▸ **TASK INSTRUCTIONS**
1: Answer these questions about the earnings call remarks:
(a) About how many months of wells are already in process?
(b) Which side is described as less productive than the Delaware side?
(c) In the Permian, which year outperformed 2022 a little?
2: Reproduce the dataset records exactly, starting with the line that contains "order: Brassicales" and going on through the end of the records.

▸ **TEXT TO READ**
::::
Jim Evans: Yeah, Hey, John, this is Jim. We always go into the year kind of assuming there’s going to be some well performance degradation. Obviously we’ve got about nine months of wells in process, we already have a pretty good idea what we think the performance of those wells will be. But we do always assume there’s going to be some degradation. But really, that plays into our portfolio management, right, as we’re thinking about which wells we want to participate in which operators we think are the best performers where we’re going to target our activity levels. And so that’s really how we kind of manage our activity and our wealth performance and make sure that year-over-year we’re doing a good job and participating in the in the best well. Obviously, 2024 is off to a great start, but it’s pretty early on, we’ll keep an eye on that and see how it changes overtime. But we’re obviously very encouraged, we’re happy with the Permian 2023 outperformed a little bit, versus 2022, even as we move more into the Midland, which is less productive than the Delaware side, so we’re very happy there as well. And again, 2024 is off to a great start. So overall well performance has been as good are better than expected. But we’ll stay true to our roots and expect some well degradation, which is what we build into our guidance and our forecasts. So, potentially some upside there. But we’ll wait until we get more information as we go farther into the year.
::::
(Dataset records)
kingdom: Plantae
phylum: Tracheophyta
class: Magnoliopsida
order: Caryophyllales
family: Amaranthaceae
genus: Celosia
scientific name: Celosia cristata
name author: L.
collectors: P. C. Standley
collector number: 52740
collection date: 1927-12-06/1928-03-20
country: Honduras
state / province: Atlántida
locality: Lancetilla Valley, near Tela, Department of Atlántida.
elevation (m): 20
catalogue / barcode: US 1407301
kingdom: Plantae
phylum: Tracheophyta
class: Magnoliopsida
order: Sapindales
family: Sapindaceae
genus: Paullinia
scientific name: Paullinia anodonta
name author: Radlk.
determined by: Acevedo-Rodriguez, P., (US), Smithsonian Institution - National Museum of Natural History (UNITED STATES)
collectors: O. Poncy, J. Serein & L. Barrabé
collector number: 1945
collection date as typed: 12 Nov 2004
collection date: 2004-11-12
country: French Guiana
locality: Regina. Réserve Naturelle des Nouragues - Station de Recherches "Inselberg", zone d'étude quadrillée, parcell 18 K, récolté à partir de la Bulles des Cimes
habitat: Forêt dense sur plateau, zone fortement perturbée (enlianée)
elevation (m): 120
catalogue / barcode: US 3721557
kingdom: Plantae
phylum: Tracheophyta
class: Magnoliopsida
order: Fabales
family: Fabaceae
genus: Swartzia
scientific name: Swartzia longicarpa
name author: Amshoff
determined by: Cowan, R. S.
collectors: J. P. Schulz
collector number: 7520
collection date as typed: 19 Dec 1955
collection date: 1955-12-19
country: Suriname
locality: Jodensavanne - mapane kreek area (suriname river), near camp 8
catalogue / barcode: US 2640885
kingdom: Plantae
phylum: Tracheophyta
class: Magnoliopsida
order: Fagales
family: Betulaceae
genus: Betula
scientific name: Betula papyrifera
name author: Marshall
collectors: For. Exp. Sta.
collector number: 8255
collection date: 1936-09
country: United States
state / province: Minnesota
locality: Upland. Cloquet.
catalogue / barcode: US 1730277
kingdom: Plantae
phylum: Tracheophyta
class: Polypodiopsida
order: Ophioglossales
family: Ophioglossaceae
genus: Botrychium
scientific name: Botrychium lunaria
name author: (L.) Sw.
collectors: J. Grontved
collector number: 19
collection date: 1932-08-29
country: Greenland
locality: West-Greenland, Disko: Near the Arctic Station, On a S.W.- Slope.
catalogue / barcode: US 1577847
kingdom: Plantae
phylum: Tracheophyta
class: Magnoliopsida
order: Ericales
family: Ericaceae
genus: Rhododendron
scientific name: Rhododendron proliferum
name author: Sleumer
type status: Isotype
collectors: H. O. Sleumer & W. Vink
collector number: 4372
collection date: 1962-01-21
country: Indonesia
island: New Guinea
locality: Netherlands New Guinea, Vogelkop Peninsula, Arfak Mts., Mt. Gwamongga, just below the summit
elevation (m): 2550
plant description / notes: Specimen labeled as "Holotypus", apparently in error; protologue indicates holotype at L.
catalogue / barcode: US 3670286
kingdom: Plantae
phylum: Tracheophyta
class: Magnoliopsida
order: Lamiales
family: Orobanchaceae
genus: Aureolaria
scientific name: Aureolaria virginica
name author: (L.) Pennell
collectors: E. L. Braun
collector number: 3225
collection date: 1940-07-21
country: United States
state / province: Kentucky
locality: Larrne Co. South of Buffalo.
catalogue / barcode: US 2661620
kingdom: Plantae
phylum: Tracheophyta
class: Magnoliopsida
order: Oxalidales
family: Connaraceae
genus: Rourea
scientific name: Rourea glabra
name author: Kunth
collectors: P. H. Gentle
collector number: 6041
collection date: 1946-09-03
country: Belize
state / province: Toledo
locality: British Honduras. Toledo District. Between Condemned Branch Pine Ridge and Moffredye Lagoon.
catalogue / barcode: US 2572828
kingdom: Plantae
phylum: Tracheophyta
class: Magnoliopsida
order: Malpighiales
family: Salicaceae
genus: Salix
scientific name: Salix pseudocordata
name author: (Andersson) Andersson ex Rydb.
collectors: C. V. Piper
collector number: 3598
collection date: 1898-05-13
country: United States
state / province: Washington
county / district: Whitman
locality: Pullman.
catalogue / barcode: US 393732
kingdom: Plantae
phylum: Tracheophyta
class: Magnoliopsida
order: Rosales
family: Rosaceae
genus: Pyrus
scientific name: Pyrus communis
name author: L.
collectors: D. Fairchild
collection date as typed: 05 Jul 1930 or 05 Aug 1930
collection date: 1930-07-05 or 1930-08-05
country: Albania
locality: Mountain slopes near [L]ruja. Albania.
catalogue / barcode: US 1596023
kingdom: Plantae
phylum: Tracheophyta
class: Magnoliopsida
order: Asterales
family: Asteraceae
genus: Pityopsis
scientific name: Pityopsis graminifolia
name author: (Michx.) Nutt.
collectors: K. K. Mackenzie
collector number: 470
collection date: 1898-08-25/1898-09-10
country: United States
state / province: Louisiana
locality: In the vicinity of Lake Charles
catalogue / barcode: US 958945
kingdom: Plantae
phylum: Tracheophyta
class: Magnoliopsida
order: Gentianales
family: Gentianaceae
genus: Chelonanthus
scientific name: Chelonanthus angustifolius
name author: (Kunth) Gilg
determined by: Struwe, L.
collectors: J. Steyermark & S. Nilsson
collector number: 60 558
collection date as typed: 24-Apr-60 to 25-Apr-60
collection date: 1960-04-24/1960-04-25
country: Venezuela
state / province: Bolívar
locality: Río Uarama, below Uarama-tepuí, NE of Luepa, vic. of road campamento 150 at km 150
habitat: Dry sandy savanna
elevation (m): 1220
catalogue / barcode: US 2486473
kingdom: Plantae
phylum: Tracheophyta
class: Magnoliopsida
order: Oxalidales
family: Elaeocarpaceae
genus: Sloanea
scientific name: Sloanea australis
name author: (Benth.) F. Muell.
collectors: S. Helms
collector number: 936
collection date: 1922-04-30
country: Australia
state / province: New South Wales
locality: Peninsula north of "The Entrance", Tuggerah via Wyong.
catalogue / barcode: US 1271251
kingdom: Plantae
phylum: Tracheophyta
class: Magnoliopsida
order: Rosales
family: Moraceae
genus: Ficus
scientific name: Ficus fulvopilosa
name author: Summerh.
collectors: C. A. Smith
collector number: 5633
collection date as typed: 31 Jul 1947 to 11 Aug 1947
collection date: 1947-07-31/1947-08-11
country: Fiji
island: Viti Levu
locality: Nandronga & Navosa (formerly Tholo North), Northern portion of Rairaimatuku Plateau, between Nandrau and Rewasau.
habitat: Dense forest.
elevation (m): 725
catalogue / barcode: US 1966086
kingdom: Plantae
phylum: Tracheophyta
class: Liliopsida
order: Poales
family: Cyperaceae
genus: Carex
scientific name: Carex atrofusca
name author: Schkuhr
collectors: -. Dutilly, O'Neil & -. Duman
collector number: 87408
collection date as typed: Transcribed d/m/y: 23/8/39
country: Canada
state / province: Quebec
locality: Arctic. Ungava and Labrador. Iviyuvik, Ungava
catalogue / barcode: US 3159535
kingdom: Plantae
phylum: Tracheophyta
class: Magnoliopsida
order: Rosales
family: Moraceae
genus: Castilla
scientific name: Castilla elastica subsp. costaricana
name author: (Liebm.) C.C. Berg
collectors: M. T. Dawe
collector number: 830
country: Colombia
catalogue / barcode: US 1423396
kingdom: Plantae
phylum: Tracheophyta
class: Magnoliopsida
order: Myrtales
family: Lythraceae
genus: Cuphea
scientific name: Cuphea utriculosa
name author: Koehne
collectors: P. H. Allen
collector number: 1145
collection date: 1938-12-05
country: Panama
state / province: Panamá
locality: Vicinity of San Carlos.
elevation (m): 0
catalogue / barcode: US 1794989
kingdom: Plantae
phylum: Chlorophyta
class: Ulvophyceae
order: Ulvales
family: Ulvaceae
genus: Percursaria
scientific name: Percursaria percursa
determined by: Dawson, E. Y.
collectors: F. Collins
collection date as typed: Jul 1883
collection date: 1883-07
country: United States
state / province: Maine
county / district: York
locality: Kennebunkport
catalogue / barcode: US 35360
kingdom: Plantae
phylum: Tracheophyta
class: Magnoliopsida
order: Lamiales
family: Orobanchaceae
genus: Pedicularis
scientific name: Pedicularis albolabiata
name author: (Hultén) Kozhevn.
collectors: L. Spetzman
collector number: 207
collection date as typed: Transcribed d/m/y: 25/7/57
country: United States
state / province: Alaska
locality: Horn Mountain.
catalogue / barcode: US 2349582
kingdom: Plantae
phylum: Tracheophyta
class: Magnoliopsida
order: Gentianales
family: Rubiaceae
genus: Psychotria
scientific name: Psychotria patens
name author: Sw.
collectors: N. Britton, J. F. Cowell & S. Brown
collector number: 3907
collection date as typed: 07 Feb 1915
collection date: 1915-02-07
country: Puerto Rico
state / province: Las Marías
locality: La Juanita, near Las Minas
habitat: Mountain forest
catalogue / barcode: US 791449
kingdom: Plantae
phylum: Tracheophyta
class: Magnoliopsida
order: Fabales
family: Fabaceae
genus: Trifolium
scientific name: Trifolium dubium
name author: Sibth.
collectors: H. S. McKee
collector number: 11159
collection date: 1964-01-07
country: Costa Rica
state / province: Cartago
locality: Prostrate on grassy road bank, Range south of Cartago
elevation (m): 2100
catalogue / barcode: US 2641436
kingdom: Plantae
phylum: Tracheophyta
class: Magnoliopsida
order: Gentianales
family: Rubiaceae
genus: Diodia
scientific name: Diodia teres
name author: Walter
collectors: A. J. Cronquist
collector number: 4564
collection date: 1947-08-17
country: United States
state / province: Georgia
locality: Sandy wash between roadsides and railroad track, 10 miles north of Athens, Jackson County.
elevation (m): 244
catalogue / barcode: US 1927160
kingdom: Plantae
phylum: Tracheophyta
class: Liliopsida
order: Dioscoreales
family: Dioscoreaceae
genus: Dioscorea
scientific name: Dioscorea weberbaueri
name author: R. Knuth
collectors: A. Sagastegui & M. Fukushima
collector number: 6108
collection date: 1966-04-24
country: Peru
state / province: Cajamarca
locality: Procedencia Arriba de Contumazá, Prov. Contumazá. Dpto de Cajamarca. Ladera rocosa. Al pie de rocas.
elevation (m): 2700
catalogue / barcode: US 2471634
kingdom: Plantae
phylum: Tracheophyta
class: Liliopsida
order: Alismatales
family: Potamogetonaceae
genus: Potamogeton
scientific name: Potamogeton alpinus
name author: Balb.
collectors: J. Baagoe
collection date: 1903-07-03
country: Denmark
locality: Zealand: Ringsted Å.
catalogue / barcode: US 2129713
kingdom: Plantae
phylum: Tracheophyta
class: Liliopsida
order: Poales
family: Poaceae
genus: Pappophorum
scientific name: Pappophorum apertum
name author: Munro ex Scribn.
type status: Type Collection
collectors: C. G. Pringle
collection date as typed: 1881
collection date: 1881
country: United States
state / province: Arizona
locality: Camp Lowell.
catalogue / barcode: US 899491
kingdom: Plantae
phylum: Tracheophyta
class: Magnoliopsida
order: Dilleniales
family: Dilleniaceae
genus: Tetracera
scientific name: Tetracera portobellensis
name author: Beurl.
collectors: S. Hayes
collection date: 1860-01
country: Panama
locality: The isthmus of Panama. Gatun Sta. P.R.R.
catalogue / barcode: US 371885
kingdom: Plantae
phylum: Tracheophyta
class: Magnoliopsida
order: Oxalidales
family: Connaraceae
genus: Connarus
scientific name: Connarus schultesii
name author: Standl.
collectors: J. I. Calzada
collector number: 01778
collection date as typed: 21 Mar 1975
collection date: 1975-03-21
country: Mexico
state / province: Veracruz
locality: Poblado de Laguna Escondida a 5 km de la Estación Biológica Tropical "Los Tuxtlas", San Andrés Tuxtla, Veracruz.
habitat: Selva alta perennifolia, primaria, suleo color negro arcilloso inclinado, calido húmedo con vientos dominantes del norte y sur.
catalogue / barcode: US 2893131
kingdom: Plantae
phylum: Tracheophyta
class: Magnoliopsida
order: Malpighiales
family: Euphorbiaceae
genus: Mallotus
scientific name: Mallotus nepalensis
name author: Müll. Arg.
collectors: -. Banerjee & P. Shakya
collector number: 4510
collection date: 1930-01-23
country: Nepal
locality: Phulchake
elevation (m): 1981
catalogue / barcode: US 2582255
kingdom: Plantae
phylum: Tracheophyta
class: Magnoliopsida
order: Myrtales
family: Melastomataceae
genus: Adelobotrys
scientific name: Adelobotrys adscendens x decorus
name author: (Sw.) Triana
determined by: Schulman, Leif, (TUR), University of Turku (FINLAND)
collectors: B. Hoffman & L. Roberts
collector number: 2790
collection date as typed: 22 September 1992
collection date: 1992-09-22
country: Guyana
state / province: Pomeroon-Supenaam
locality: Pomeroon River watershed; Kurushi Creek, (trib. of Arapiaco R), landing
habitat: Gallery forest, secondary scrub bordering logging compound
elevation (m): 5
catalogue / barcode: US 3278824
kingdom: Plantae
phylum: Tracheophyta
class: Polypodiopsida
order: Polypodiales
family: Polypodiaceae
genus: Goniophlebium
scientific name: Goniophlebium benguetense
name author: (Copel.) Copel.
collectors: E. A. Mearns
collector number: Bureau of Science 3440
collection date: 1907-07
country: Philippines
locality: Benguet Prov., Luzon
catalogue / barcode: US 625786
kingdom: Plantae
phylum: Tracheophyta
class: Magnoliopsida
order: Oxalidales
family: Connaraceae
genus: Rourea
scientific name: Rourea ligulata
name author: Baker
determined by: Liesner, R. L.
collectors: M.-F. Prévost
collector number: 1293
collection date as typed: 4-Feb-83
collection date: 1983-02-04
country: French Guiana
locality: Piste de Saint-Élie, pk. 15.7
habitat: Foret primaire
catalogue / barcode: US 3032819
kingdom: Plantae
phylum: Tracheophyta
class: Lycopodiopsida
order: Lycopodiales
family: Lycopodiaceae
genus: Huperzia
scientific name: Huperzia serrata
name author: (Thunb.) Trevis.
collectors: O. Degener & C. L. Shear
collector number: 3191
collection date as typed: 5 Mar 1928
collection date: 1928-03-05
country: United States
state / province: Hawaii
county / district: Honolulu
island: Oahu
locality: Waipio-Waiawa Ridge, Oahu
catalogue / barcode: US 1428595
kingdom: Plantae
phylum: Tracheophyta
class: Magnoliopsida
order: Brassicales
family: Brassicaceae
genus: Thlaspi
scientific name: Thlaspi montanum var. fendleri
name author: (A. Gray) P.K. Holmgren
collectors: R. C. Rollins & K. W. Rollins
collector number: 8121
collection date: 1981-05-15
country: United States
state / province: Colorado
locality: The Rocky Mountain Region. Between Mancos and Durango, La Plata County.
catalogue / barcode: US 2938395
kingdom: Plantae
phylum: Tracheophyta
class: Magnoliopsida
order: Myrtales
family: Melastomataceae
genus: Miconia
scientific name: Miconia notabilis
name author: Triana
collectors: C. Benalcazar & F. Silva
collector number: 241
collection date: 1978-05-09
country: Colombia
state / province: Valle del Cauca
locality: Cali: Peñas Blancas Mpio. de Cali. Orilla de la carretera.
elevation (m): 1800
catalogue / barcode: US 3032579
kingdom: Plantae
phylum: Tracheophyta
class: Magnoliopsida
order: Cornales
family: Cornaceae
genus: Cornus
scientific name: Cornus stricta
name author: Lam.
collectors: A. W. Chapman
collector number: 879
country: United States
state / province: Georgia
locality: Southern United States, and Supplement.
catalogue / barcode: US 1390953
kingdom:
::::
▸ **SOLUTIONS PER TASK**
1:
(a) About nine months
(b) The Midland
(c) 2023

2:
order: Brassicales
family: Brassicaceae
genus: Thlaspi
scientific name: Thlaspi montanum var. fendleri
name author: (A. Gray) P.K. Holmgren
collectors: R. C. Rollins & K. W. Rollins
collector number: 8121
collection date: 1981-05-15
country: United States
state / province: Colorado
locality: The Rocky Mountain Region. Between Mancos and Durango, La Plata County.
catalogue / barcode: US 2938395
kingdom: Plantae
phylum: Tracheophyta
class: Magnoliopsida
order: Myrtales
family: Melastomataceae
genus: Miconia
scientific name: Miconia notabilis
name author: Triana
collectors: C. Benalcazar & F. Silva
collector number: 241
collection date: 1978-05-09
country: Colombia
state / province: Valle del Cauca
locality: Cali: Peñas Blancas Mpio. de Cali. Orilla de la carretera.
elevation (m): 1800
catalogue / barcode: US 3032579
kingdom: Plantae
phylum: Tracheophyta
class: Magnoliopsida
order: Cornales
family: Cornaceae
genus: Cornus
scientific name: Cornus stricta
name author: Lam.
collectors: A. W. Chapman
collector number: 879
country: United States
state / province: Georgia
locality: Southern United States, and Supplement.
catalogue / barcode: US 1390953
kingdom:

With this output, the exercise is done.